Comprehensive Nuclear Test Ban Treaty | A wake-up call

The treaty, signed by 187 countries and ratified by 178, has done well to ensure global nuclear non-proliferation and Russia’s de-ratification has the potential to renew nuclear arms race

October 22, 2023 01:34 am | Updated 08:48 am IST

File image shows delegates participating in the conference on facilitating the CTBT on Nov 11, 2001 at the United Nations Headquarters in New York.

File image shows delegates participating in the conference on facilitating the CTBT on Nov 11, 2001 at the United Nations Headquarters in New York. | Photo Credit: AP

As tension between Moscow and Washington mounts, Russia on Wednesday passed the second and third readings of a Bill to revoke its ratification of the Comprehensive Nuclear Test Ban Treaty (CTBT). Russian President Vladimir Putin had on October 5 urged the Duma, the Lower House of the country’s Parliament, to make the change to “mirror” the position of the U.S., Reuters reported.

The CTBT seeks to ban all nuclear explosions, for both military and peaceful purposes. So far, 187 countries have signed the treaty and 178 have ratified it. The treaty, however, has not legally come into force; it can only do so when it has been signed and ratified by the 44 countries which are part of the treaty’s Annex 2 and had formally participated in the 1996 session of the Conference on Disarmament. These countries possessed nuclear power or research reactors at the time.

Of these, North Korea, India and Pakistan have not signed the CTBT. Five of the 44 countries — China, Egypt, Iran, Israel, and the U.S. — have signed but are yet to ratify the treaty; nine countries have nuclear weapons, while the remaining 35 possess nuclear power and research reactors.

First steps

The U.S. conducted the first nuclear test on July 16, 1945, at Alamogordo in New Mexico. Barely a month later, it dropped two atomic bombs on Hiroshima and Nagasaki in Japan. The devastation caused by the bombings drew attention to the nuclear armament race.

The Limited Test Ban Treaty of 1963 (also called the Partial Test Ban Treaty) was the first international step in that direction and prohibited nuclear testing in the atmosphere, underwater, and in outer space. The treaty was signed by the U.S., the erstwhile Soviet Union, and the U.K. It, however, did not extend to underground testing.

Subsequently, the Nuclear Non-Proliferation Treaty (NPT) of 1968 followed as concerns about nuclear stockpiling continued, fuelled by the Cold War between the U.S. and the U.S.S.R.

As the Cold War ended, the impetus for the CTBT was bolstered by the global anti-nuclear movement and the newfound international climate of cooperation. Negotiations began in 1994 and concluded in 1996 with the adoption of the treaty text by the United Nations General Assembly.
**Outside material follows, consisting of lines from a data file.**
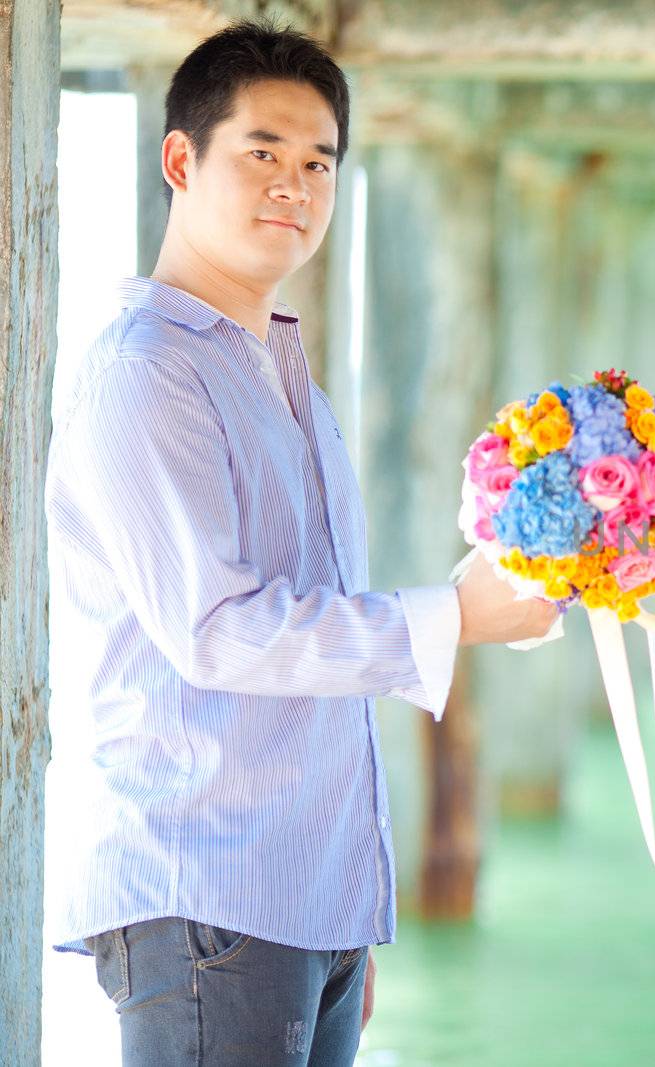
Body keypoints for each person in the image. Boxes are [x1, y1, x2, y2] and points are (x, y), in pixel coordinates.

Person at [44, 21, 555, 1066]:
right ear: (181, 161)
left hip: (303, 899)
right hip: (207, 895)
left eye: (318, 161)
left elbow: (315, 631)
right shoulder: (149, 368)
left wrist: (347, 931)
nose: (294, 184)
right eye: (262, 153)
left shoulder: (286, 377)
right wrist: (453, 617)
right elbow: (219, 632)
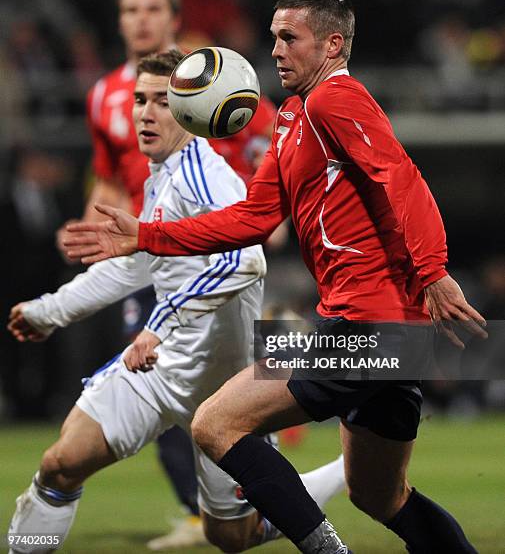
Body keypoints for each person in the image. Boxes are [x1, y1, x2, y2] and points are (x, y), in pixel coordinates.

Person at [64, 0, 487, 554]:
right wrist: (146, 234)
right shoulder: (293, 117)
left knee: (214, 424)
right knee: (379, 496)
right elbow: (251, 219)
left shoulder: (337, 98)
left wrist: (434, 270)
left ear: (333, 44)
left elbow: (400, 175)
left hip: (368, 325)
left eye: (291, 38)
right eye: (274, 38)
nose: (277, 50)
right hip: (380, 329)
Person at [7, 52, 344, 554]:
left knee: (232, 536)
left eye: (163, 101)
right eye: (139, 100)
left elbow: (244, 262)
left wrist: (159, 323)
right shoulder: (161, 176)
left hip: (223, 391)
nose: (145, 112)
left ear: (192, 111)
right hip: (159, 374)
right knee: (61, 463)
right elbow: (137, 266)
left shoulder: (206, 178)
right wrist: (49, 311)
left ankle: (345, 470)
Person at [58, 0, 281, 551]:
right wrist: (93, 234)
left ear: (173, 18)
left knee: (211, 378)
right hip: (144, 251)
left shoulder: (212, 80)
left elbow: (270, 143)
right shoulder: (105, 94)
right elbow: (108, 177)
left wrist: (265, 212)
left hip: (212, 250)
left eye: (152, 9)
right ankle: (201, 502)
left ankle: (246, 480)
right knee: (151, 370)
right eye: (130, 10)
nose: (141, 21)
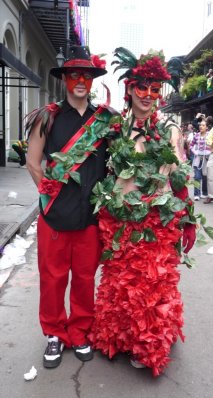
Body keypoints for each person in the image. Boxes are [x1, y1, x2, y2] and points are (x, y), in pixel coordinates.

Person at [89, 47, 197, 376]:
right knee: (121, 282)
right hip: (120, 219)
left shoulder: (169, 130)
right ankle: (119, 336)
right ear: (129, 90)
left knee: (150, 286)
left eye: (155, 90)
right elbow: (99, 171)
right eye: (142, 88)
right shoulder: (114, 129)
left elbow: (179, 177)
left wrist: (187, 215)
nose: (148, 96)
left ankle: (148, 344)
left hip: (155, 221)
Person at [25, 45, 113, 368]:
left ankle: (80, 332)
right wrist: (50, 195)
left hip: (90, 217)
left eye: (86, 76)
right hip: (55, 217)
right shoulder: (48, 117)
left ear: (91, 81)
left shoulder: (104, 122)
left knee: (85, 277)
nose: (79, 80)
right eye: (74, 74)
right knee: (52, 278)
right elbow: (33, 163)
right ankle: (54, 333)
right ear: (65, 79)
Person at [190, 119, 211, 200]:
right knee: (197, 176)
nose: (201, 126)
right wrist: (195, 152)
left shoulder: (210, 135)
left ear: (206, 127)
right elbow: (191, 145)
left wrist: (209, 152)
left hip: (207, 158)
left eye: (203, 125)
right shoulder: (196, 135)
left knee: (205, 176)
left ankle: (204, 193)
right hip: (198, 158)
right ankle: (196, 194)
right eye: (200, 125)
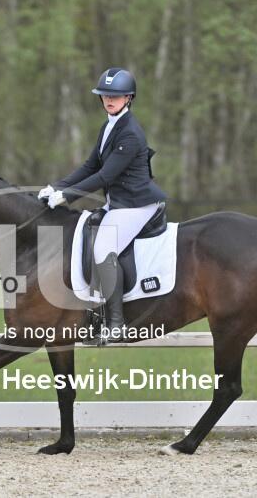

The CTBT also establishes a comprehensive verification regime to monitor and detect nuclear test explosions. This regime consists of three main components: the International Monitoring System (IMS) which has more than 300 global facilities and can detect seismic (shockwaves through the ground), hydroacoustic (sound waves in oceans), infrasound (ultra-low-frequency sound waves inaudible to the human ear), and radionuclide (radioactive particles and gases from a nuclear explosion in the atmosphere) signals; the International Data Centre which receives data from the IMS network and shares it with member states; and On-Site Inspections which will be possible once the treaty is enforced.

Although the CTBT is stuck in an ongoing ratification impasse, it has had positive implications for global nuclear non-proliferation. Ever since the treaty was opened for signatures in 1996, ten nuclear tests have been conducted — two each by India and Pakistan, and six by North Korea. This is drastically less than the more than 2,000 nuclear tests conducted globally between 1945 and 1996.

Russian impact

Russia’s latest actions can embolden other countries to revoke their ratification, renewing the nuclear arms race. The timing of the move is crucial as well, as Russia’s conventional efforts in the Ukraine war appear to be stagnating. Western powers like the U.S. and the European Union have interpreted Mr. Putin’s threats of escalation in Ukraine to be nuclear. While Ukraine views the Russian move as stepping up its “nuclear blackmail”, Moscow has maintained that a change in status quo does not define an intent to carry out a nuclear test and that it won’t do so unless the U.S. does it first.